**Stored data**
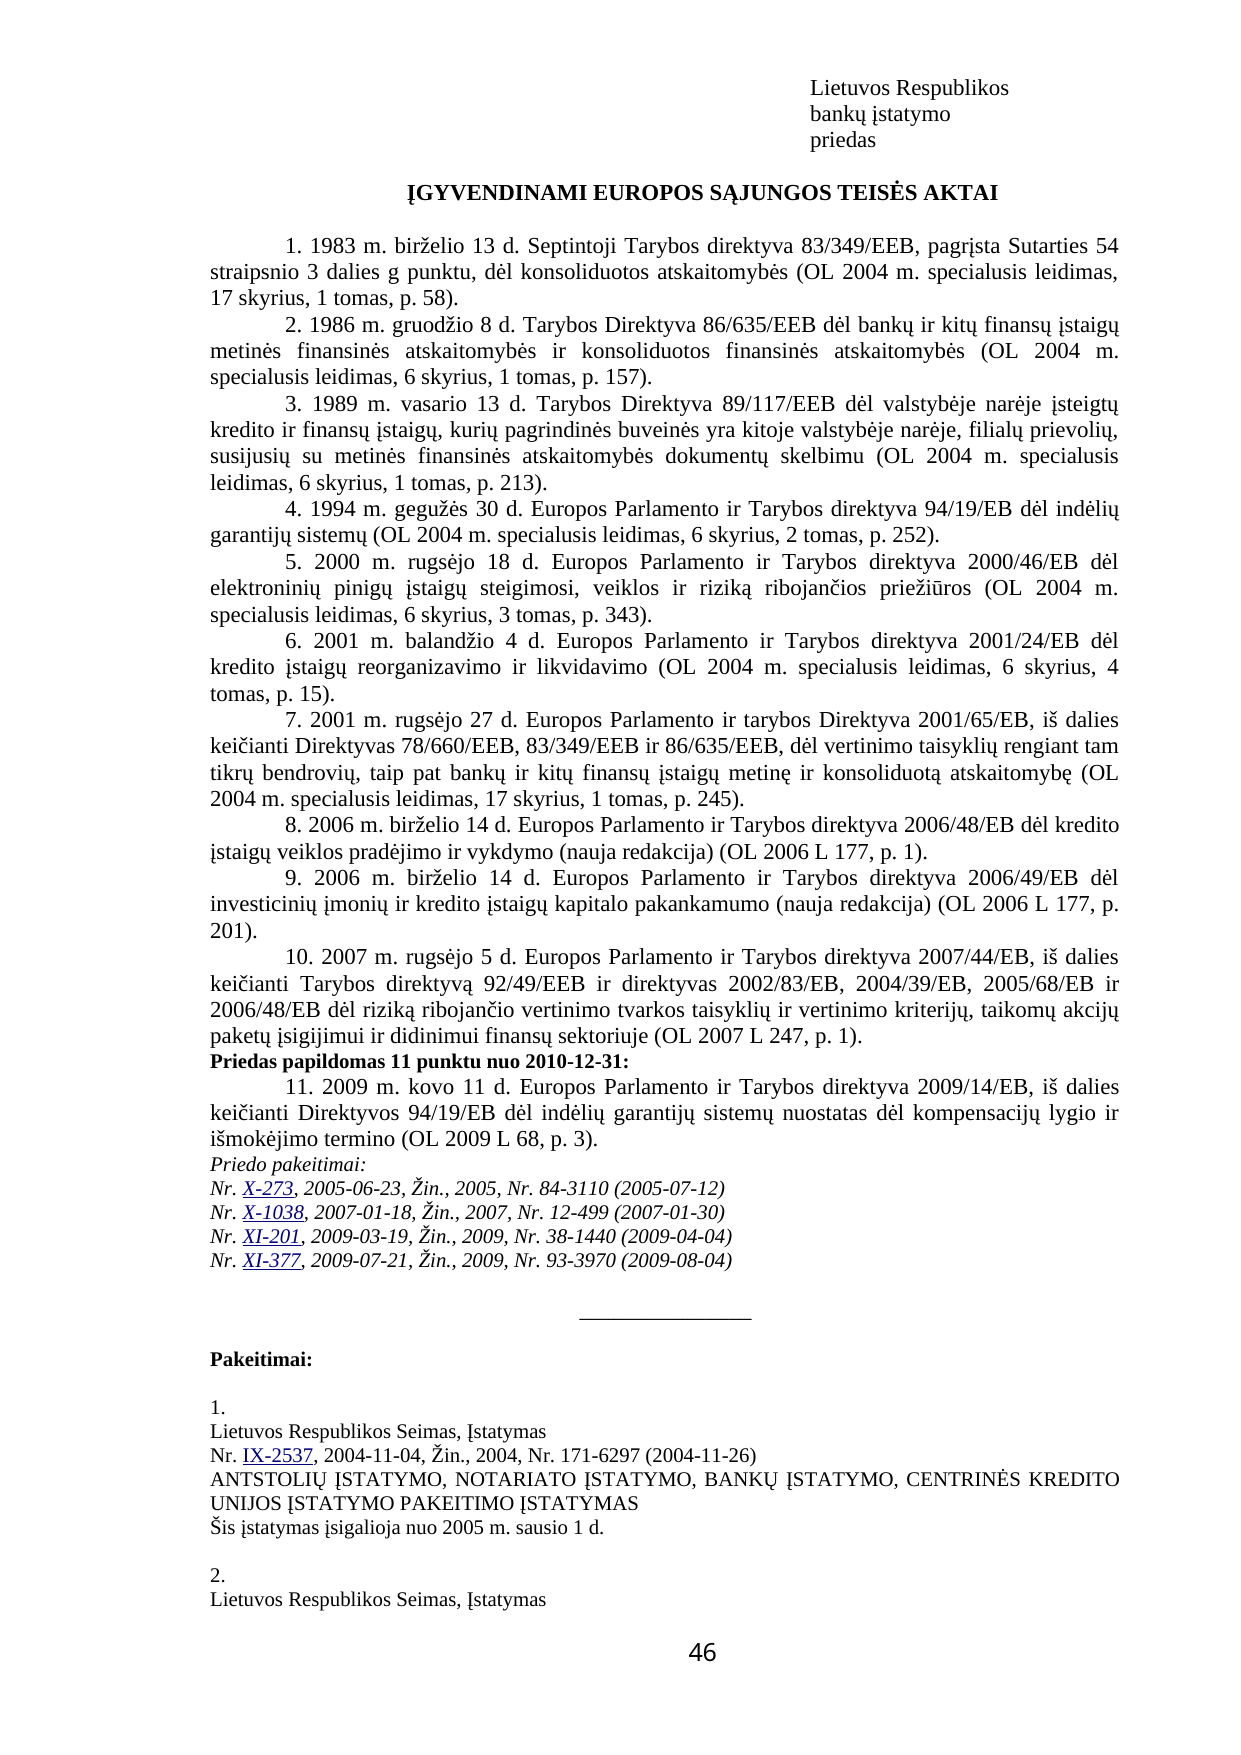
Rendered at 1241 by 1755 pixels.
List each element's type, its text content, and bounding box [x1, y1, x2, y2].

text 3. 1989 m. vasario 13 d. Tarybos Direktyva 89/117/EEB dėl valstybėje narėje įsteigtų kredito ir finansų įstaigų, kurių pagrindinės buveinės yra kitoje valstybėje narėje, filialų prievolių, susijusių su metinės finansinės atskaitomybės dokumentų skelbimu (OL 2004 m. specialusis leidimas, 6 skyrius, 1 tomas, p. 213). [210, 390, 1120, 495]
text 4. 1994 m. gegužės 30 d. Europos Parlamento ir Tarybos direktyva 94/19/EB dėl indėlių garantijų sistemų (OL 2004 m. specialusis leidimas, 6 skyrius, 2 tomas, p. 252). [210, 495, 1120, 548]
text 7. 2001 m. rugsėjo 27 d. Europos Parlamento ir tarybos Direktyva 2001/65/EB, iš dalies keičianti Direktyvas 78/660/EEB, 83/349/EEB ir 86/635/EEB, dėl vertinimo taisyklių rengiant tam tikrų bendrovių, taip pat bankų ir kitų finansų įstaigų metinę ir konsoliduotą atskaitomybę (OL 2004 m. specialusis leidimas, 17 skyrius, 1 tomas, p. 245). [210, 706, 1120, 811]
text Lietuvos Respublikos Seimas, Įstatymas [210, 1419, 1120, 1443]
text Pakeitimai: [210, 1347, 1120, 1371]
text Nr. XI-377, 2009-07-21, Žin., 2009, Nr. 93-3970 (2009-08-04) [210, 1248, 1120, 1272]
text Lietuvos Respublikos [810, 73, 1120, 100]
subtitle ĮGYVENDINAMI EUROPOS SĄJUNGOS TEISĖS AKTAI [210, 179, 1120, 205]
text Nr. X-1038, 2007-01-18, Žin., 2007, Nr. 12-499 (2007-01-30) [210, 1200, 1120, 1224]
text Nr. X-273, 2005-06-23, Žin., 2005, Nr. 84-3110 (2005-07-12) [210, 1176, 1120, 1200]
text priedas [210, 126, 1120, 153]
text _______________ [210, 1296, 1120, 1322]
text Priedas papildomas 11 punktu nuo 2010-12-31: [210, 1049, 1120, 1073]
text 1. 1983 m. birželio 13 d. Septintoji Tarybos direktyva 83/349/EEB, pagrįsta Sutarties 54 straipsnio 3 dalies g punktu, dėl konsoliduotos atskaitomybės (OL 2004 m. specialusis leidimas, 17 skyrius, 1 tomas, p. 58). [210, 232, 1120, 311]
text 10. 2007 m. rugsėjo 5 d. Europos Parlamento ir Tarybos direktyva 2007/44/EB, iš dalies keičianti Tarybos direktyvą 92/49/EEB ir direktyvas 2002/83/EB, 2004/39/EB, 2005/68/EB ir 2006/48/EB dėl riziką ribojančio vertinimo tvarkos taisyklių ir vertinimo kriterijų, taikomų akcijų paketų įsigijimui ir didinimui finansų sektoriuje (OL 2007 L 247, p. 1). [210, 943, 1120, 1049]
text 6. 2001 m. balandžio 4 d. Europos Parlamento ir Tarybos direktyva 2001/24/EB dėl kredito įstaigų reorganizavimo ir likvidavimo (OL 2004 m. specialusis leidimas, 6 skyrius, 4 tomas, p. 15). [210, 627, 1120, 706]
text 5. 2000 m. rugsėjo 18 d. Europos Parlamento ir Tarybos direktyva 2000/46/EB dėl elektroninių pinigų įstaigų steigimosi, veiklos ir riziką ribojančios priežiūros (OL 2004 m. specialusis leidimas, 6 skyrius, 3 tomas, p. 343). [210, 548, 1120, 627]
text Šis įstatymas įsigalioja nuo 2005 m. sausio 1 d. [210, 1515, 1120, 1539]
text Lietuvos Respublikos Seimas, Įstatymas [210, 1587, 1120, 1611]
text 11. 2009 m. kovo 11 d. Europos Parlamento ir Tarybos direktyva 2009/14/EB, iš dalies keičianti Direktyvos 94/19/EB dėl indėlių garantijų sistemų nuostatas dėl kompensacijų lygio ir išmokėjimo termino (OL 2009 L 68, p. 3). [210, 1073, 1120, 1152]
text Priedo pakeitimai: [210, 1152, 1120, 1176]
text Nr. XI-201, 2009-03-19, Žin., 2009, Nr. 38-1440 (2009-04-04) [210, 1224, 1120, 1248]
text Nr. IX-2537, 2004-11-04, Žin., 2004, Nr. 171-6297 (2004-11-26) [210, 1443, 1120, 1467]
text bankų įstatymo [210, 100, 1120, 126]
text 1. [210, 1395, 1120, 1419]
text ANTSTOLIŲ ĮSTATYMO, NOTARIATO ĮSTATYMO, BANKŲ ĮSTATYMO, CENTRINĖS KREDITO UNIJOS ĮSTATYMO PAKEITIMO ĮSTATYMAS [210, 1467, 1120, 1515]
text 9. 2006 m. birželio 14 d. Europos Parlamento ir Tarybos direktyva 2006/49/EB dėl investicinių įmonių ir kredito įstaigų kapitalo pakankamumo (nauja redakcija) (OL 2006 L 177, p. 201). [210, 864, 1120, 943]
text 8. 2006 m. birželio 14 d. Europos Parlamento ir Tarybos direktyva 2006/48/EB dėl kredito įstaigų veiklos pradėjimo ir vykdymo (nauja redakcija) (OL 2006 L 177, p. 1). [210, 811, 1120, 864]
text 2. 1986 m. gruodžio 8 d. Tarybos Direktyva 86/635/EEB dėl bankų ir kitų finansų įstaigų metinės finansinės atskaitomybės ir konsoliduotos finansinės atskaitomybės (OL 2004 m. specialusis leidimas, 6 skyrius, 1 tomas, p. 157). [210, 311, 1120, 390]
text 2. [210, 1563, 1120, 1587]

* * *

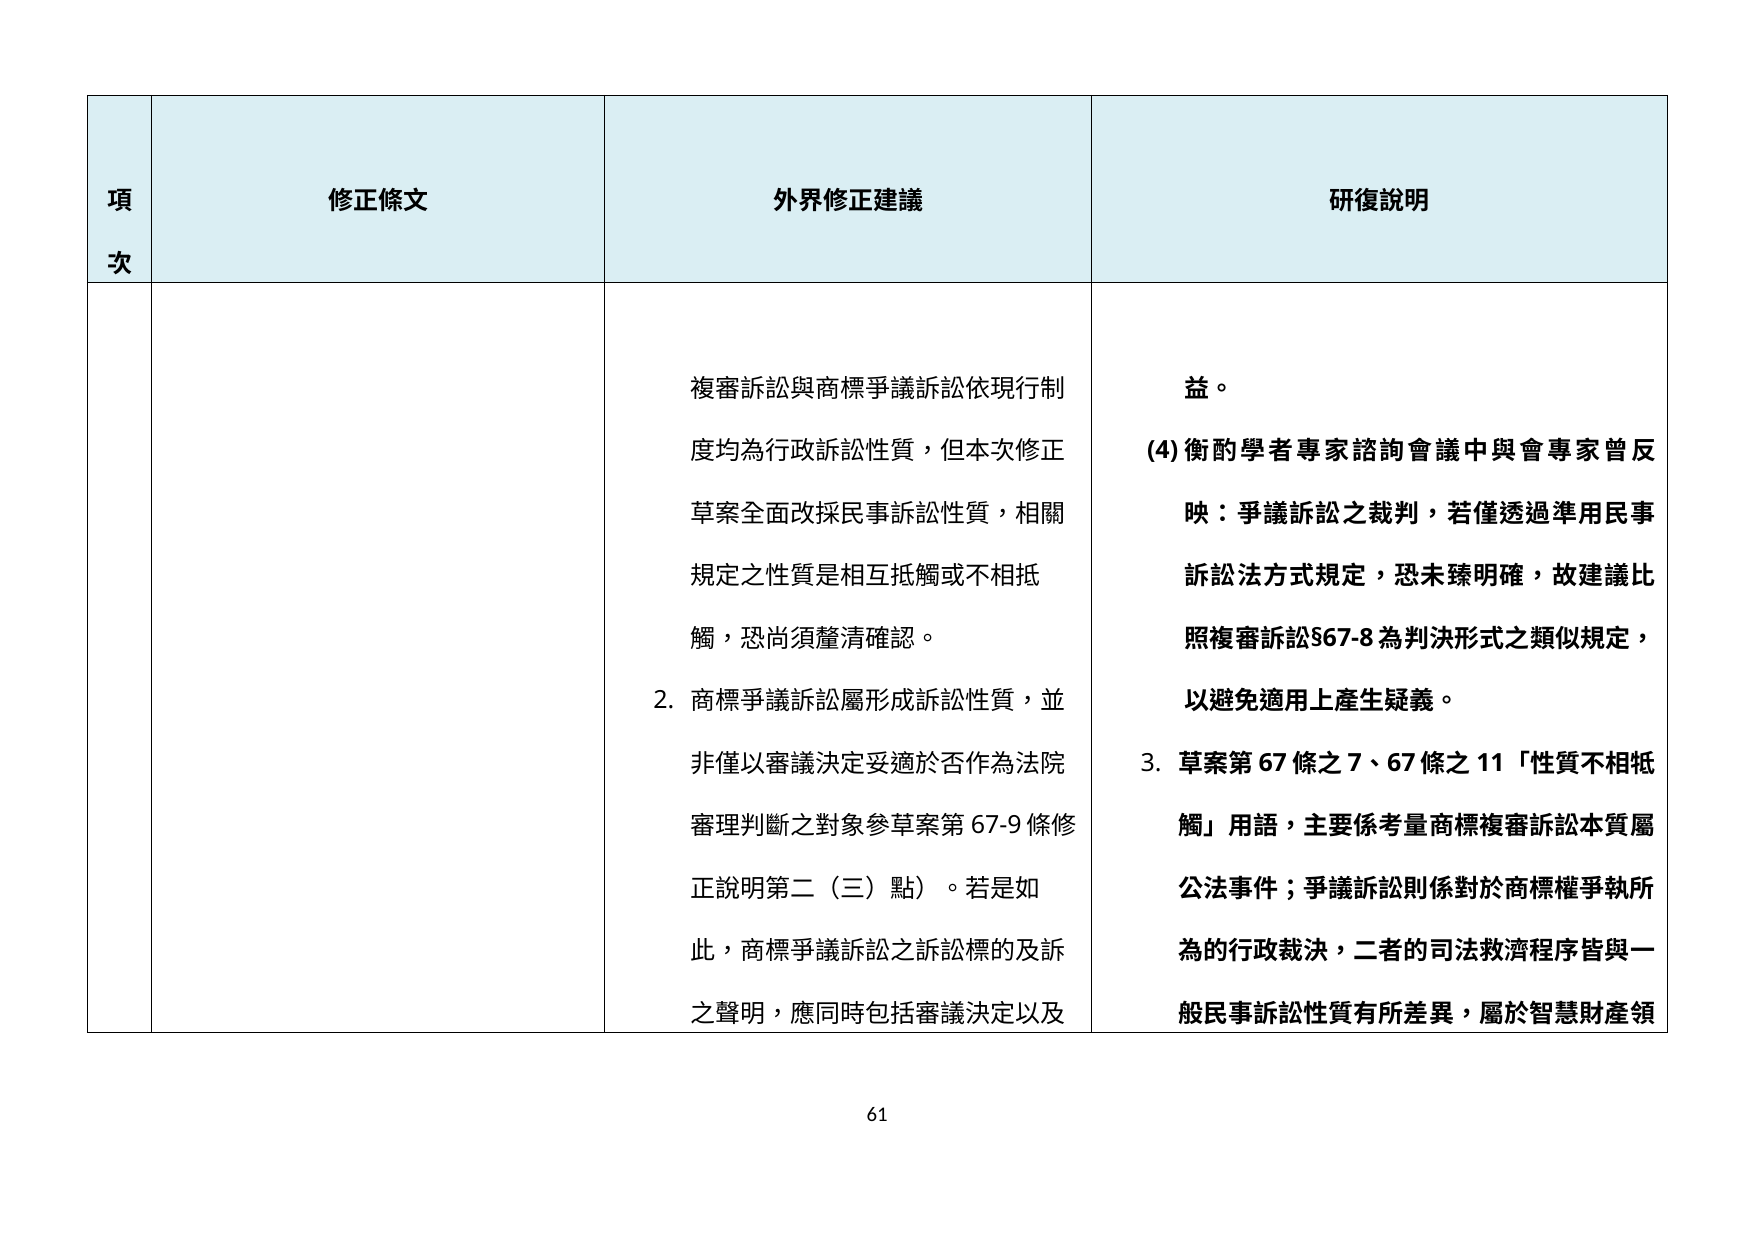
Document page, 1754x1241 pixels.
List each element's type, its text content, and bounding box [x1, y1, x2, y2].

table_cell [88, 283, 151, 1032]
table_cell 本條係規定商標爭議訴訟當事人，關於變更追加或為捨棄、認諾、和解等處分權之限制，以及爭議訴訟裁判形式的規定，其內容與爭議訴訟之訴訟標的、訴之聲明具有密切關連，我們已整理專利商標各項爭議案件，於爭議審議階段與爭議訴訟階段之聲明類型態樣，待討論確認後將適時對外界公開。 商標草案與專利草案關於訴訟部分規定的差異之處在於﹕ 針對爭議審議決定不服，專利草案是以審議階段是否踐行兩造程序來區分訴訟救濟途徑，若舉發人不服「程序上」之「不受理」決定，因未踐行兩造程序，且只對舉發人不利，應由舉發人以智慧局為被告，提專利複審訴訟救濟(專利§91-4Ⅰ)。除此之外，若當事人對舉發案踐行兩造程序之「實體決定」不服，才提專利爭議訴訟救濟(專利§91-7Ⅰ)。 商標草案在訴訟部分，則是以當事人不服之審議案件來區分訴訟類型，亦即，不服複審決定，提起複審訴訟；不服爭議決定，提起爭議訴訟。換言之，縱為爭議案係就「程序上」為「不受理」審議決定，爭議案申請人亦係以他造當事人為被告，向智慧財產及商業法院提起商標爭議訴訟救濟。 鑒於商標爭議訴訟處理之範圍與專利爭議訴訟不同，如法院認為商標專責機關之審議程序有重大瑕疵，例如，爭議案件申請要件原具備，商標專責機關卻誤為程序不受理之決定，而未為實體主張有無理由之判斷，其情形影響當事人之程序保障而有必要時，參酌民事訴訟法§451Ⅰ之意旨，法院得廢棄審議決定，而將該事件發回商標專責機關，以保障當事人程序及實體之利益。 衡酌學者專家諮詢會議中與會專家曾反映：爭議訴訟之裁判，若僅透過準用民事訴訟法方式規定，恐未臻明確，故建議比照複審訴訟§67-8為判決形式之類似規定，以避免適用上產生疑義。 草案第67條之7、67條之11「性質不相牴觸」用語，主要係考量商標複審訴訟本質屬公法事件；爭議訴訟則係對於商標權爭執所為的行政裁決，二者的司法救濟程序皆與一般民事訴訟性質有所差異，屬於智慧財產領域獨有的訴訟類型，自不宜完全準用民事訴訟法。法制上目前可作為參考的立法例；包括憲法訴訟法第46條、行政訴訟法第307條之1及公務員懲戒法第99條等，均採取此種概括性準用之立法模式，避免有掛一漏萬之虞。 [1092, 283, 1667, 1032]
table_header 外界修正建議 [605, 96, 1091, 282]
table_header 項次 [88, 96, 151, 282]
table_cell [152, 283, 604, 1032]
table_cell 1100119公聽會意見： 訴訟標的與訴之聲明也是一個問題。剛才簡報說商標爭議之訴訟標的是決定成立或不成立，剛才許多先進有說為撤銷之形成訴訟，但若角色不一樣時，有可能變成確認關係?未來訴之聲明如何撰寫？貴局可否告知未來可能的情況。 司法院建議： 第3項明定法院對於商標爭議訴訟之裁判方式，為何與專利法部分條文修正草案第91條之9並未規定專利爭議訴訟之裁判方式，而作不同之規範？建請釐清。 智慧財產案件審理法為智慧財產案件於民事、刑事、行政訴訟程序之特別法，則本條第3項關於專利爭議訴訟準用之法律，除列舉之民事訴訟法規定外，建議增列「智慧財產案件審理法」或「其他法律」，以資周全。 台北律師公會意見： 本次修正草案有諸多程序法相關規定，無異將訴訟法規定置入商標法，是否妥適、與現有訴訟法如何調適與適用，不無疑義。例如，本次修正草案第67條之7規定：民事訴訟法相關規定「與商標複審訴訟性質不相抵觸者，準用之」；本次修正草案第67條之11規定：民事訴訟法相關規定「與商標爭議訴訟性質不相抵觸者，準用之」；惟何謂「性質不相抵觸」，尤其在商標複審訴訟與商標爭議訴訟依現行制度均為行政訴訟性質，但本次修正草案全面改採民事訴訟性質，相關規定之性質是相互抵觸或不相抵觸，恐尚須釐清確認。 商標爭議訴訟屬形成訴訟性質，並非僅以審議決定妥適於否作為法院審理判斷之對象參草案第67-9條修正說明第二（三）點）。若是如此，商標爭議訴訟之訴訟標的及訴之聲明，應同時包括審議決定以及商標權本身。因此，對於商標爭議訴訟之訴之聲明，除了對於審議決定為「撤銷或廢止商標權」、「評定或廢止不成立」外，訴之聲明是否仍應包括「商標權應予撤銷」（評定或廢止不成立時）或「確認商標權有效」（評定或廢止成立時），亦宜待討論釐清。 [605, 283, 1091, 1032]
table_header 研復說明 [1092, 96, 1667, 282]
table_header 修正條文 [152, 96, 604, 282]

**Job**
Pick out every row above that contains the string "Lietuvos", and copy each one in full.

**The completed task**
text Lietuvos Respublikos Seimas, Įstatymas [210, 1419, 1120, 1443]
text Lietuvos Respublikos [810, 73, 1120, 100]
text Lietuvos Respublikos Seimas, Įstatymas [210, 1587, 1120, 1611]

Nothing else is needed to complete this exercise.